Task input -
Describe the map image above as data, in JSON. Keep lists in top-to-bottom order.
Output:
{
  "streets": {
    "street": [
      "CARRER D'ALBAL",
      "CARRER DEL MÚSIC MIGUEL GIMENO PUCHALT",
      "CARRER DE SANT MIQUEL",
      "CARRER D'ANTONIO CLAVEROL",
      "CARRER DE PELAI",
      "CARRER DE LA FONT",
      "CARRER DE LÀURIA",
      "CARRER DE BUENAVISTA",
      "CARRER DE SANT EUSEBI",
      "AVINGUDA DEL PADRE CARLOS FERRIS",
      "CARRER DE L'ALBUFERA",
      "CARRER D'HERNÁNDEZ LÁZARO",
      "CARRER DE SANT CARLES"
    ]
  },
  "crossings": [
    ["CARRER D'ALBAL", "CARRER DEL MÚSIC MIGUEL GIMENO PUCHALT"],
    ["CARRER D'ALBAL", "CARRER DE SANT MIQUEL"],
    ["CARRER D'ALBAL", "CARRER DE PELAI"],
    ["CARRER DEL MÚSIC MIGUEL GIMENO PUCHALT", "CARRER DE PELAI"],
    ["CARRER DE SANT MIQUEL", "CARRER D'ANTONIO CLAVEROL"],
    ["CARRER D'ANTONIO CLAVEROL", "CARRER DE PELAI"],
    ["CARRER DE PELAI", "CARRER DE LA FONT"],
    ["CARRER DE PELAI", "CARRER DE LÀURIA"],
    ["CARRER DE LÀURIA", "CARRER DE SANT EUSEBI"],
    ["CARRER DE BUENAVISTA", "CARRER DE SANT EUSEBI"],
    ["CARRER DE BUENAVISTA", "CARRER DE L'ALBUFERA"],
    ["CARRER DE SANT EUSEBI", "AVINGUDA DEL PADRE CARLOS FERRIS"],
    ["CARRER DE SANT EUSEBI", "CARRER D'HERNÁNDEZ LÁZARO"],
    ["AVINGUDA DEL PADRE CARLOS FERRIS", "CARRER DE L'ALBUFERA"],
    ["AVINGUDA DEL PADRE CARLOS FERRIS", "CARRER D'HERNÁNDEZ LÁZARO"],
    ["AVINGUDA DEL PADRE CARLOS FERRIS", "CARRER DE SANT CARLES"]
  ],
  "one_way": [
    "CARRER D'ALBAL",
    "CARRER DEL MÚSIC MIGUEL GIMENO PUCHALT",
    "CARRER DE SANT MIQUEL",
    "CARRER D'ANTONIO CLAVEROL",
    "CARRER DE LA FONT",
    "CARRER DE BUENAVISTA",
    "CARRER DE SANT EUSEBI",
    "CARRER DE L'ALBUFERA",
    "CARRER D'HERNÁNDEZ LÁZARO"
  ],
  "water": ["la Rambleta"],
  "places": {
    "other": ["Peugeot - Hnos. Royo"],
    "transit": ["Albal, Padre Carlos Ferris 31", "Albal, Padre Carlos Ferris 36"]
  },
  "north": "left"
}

Your assignment -
Show each line of the records above containing "AVINGUDA".

Task response -
      "AVINGUDA DEL PADRE CARLOS FERRIS",
    ["CARRER DE SANT EUSEBI", "AVINGUDA DEL PADRE CARLOS FERRIS"],
    ["AVINGUDA DEL PADRE CARLOS FERRIS", "CARRER DE L'ALBUFERA"],
    ["AVINGUDA DEL PADRE CARLOS FERRIS", "CARRER D'HERNÁNDEZ LÁZARO"],
    ["AVINGUDA DEL PADRE CARLOS FERRIS", "CARRER DE SANT CARLES"]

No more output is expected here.